For consumers, the email address is the way to access so many of the useful things available on the web, like social media accounts, making purchases, banking and so on. For marketers, the email remains the most-used medium for reaching consumers.
The DMA’s Consumer Email Tracker 2016 research, sponsored by dotmailer, tracks the ways in which consumers use their inboxes to their advantage. This year consumers received more emails and more irrelevant emails than before, which could have negative repercussions for the medium.
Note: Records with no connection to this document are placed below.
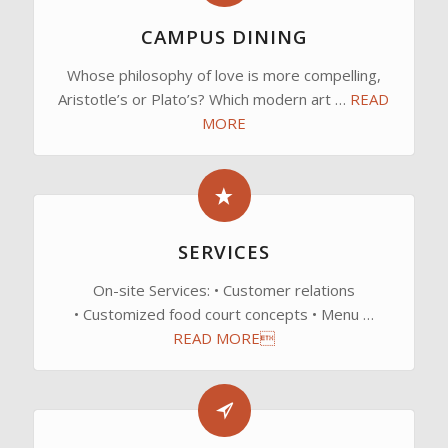
CAMPUS DINING
Whose philosophy of love is more compelling,
Aristotle’s or Plato’s? Which modern art …
READ
MORE
SERVICES
On-site Services: • Customer relations
• Customized food court concepts • Menu …
READ MORE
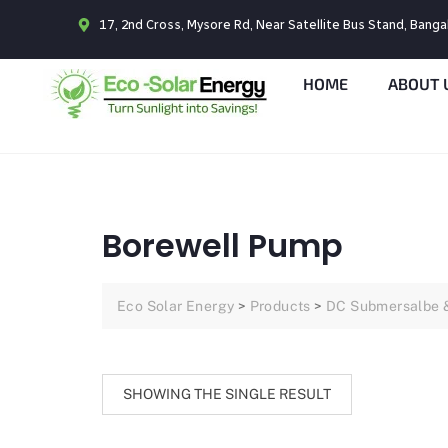
17, 2nd Cross, Mysore Rd, Near Satellite Bus Stand, Bang
HOME
ABOUT 
Borewell Pump
Eco Solar Energy
>
Products
>
DC Submersalbe 
SHOWING THE SINGLE RESULT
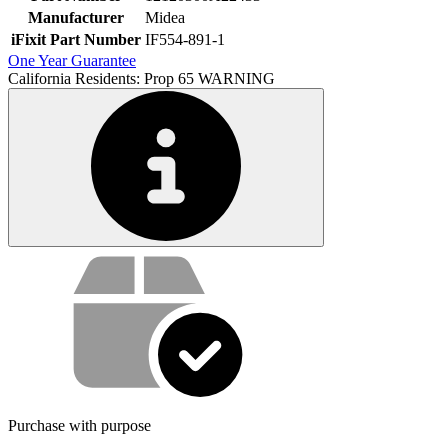
Manufacturer
Midea
iFixit Part Number
IF554-891-1
One Year Guarantee
California Residents: Prop 65 WARNING
Service value proposition
Purchase with purpose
With 68% of consumers agreeing with the statement, ‘Most of the marketing emails I receive include no content or offers that are of interest to me’, and 84% of consumers finding less than half of their emails ‘interesting or relevant’.
We also learn that younger people, particularly Millennials, drive the new ways in which consumers use email, particularly on smartphones. 51% of consumers use email ‘on-the-go’ with a smartphone, up from 50% last year, which rises to 69% for younger respondents, meaning the smartphone is the primary device for email for these consumers.
Rachel Aldighieri, MD of the DMA, said, “Email is not just a popular channel for marketers to build and maintain relationships with prospects and customers, it is also the channel consumers prefer to receive brand communications through. On top of that, email addresses are the key to social media accounts, apps, web accounts and therefore the key to the ‘single customer view’ that marketers are so keen to develop. Our annual snapshot is just that – a glimpse at the way consumers use email today. These behaviours are evolving as email and marketing evolve but to make sure your messages reach your audience and have impact, then remember to always be interesting, offer real benefits, be mobile-ready, be multichannel and be creative.”
Skip Fidura, Client Services Director at dotmailer and Chair of the DMA’s Responsible Marketing Committee, added: “Year after year we hear that email is dead and year after year the stats show that email is going from strength to strength. That said, this report should resonate as our customers are launching a shot across our bow. Some of the stats in this year’s tracker report are clear. We are not delivering on our promise of sending targeted relevant messages in all cases. In a bid to push out more content and play a numbers game, brands appear to be alienating their customers. It is time for brands to truly understand their customers’ wants and needs, and then leverage the potential of the technologies available to them.”